De kantonrechter heeft na de zitting uitspraak gedaan.

Overwegingen

De gedraging waarvoor de boete is opgelegd, luidt – kort omschreven – als volgt: 29 km harder rijden dan mag binnen de bebouwde kom (verkeersbord A1).
Betrokkene is het niet eens met de beslissing van de officier van justitie en heeft in het beroepschrift de gronden daarvoor aangevoerd.
De gegevens waarop de ambtenaar zich bij de oplegging van de sanctie heeft gebaseerd, zijn opgenomen in het zaakoverzicht. In dit zaakoverzicht staat dat met behulp van een voor de meting getest, goedgekeurd en op de voorgeschreven wijze gebruikt snelheidsmeetmiddel is geconstateerd dat met het voertuig op 23 mei 2021 met een gecorrigeerde snelheid van 99 km/h uur is gereden, terwijl de maximum snelheid aldaar 70 km/h bedraagt.
Voorts bevindt zich in het dossier een foto waarop een voertuig met voornoemd kenteken is te zien. De gegevens in de databalk komen overeen met de gegevens in het zaakoverzicht.
Bij de stukken bevindt zich ook een proces-verbaal van schouw digitale flitspaal waarin wordt verklaard dat op de onderhavige handhavingslocatie de bebording A1 “70” is geschouwd. In dit proces-verbaal is aangegeven dat er op 6 mei 2021 en vervolgens op 19 juni 2021 is geschouwd en dat de borden in orde zijn bevonden.
De kantonrechter acht op basis van de bovenstaande informatie voldoende aannemelijk dat de bebording op de pleegdatum zichtbaar en aanwezig was. Er is voldaan aan de eis van een maandelijkse schouw. Er zijn geen concrete aanwijzingen dat de situatie tussentijds anders is geweest.

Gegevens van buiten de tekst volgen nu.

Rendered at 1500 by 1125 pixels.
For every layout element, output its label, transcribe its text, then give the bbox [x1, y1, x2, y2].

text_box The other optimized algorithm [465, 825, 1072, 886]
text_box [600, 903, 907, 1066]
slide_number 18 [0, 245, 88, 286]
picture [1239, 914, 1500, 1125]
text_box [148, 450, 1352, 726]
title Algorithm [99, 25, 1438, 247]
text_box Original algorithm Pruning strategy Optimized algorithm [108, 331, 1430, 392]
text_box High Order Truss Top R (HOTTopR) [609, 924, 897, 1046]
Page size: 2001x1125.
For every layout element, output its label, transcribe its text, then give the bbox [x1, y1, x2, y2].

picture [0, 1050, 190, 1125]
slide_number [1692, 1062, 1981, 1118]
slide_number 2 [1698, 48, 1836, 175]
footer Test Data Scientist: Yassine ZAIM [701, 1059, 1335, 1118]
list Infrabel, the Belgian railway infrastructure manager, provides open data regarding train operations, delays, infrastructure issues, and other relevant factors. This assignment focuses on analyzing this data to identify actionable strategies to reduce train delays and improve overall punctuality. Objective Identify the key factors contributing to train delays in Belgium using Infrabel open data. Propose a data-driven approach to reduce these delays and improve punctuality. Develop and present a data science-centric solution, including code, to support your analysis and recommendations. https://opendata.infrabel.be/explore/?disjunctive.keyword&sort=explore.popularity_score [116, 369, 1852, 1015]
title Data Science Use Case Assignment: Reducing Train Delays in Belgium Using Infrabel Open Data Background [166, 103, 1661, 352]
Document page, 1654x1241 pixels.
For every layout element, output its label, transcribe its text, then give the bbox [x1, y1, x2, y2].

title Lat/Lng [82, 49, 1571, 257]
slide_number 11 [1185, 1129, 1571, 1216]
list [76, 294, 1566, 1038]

Aldus kan worden vastgesteld dat de gedraging is verricht. De kantonrechter ziet in hetgeen betrokkene heeft aangevoerd ook geen reden om de boete te matigen.
Het beroep wordt daarom ongegrond verklaard.
Nu het beroep tegen de boete ongegrond wordt verklaard ziet de kantonrechter geen aanleiding om proceskosten toe te kennen.

De uitspraak

De kantonrechter:
‒ verklaart het beroep opgelegd ongegrond.
‒ wijst het verzoek op vergoeding van de proceskosten af.
Deze uitspraak is gedaan door mr. S. Slijkhuis, kantonrechter, bijgestaan door de griffier, en in het openbaar uitgesproken.
De griffier De kantonrechter
Tegen deze uitspraak kan op grond van artikel 14 WAHV hoger beroep worden ingesteld bij het gerechtshof Arnhem-Leeuwarden, binnen 6 weken na de hieronder vermelde dag van toezending. Hoger beroep is in beginsel alleen mogelijk als de boete in de uitspraak is bepaald op een bedrag van meer dan € 70,00. Het beroepschrift moet worden verzonden aan de afdeling Kanton van de rechtbank Noord-Holland, Postbus 251, 1800 BG Alkmaar. De wet gaat uit van een geheel schriftelijke procedure in hoger beroep, tenzij door u bij het beroepschrift uitdrukkelijk om een mondelinge behandeling van de zaak is verzocht.
Het instellen van hoger beroep per e-mail is niet mogelijk.